WHAT’S UP, GUYS!
ヒップホップ好きイングリッシュティーチャー TAROが送る「ラップで使われてるスラングの意味、ユナーミーン?」 Vol.118で取り上げる単語は「front(フロント)」。
基本的には「前方の、〜に向く」という意味だけど、スラングでは「嘘をつく、リアルじゃない振る舞いをする」という意味になるんだ。早速USラップのリリックから「front」の使い方をチェックしてみよう。
まず紹介するのは、J.Coleの2014年のアルバム「Forest Hills Drive」収録の「Wet Dreamz」。
J. Cole 「Wet Dreamz(2014)」
I wrote back and said “Of course I had sex before,” knowin’ I was frontin’ I said, “I’m like a pro, baby,” knowin’ I was stuntin’ But if I told the truth, I knew that I’d get played out, son
「手紙に返信して、言ったのさ。 ”もちろん、オレはセックスしたことあるぜ。” わかってたよ、嘘ついてるって。 言ったのさ。“まるで、プロさ、ベイベー。” わかってたよ、粋がってたって。 でも本当のことを言ったら、飽きられちまうんじゃないかて思ったのさ。」
J.コールの青春時代の恋を歌った一曲。意中の女の子と手紙のやり取りをするコールは、セックスの経験がないのに、 嘘をついて、経験があるように女の子に言ってしまう。 なぜって経験が少ないとダサいと思われてしまいそうだから。 男てそういうもんなのよ。。。
続いて紹介するのはDrakeの2013年の楽曲「Furthest Thing」。
Drake「Furthest Thing(2013)」
I made every woman feel like she was mine and no one else’s And now you hate me, stop pretendin’, stop that frontin’, I can’t take it Girl don’t treat me like a stranger, girl you know I seen you naked
「すべての女性たちをオレのものだと思わせてきた。

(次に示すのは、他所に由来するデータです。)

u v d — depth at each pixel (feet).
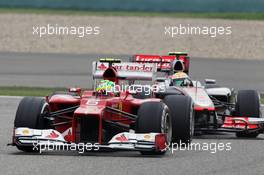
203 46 415.64
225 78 314.55
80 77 310.04
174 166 114.62
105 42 429.38
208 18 529.04
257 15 554.87
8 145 127.65
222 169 112.78
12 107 210.18
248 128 156.66
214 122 154.40
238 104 160.35
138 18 527.81
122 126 129.29
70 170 109.09
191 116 138.92
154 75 142.92
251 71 339.77
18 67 341.62
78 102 134.21
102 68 143.95
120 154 127.24
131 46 417.90
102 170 109.50
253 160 122.72
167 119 129.08
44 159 119.65
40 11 593.42
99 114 122.42
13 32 451.94
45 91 259.60
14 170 108.58
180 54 170.40
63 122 132.98
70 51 404.98
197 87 160.66
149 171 109.40
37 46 416.46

誰のものでもなく。 君は今オレのことが嫌いだって、何かのフリをするのはやめな、嘘をつくのもやめな。 オレは受け入れないよ。 オレを他人みたいに扱うなよ。オレは君の裸見てんだぜ。」
モテ男、ドレイクだからこそ歌えるリリック。 自分のことをもう嫌いだと言ってくる女の子に対しても、「君の裸見てんだから、他人行儀になるなよ。」と言えちゃうメンタル、半端ないぜ。。
「ラップで使われてるスラングの意味、ユナーミーン?」 Vol.118のラストは先日痛ましい銃撃事件によって亡くなってしまったPop Smokeの「What You Know Bout Love」から「front」の使い方をチェック。
Pop Smoke「What You Know Bout Love(2020)」
Look, baby, I said I ain’t gon’ front You got my heart beating so fast to words I can’t pronounce And I be getting the chills every time I feel your touch I be looking at the top and girl, it’s only us All I need is your trust
「なぁ、ベイベー。言ったろ、オレは嘘はつかない。 君がオレの心臓の鼓動をとても速くするから、もう言葉も発音できない。 君が触れる度に、ゾクゾクするよ。 てっぺんを見つめてる。なぁ、ベイベー、オレたちだけさ。 オレに必要なのは君の信頼だけさ。」
ドープなフローに甘い言葉がたまらないポップ・スモークのラブ・ソング。 間違いなくリアルな男、ポップ・スモークは愛するベイベーに嘘はつかない。 しかも愛するベイベーを前にすると、ドキドキしてしまって、うまく言葉も出てこないとのこと。こんな甘い言葉をさらっと言えちゃうのもかっこいいよね。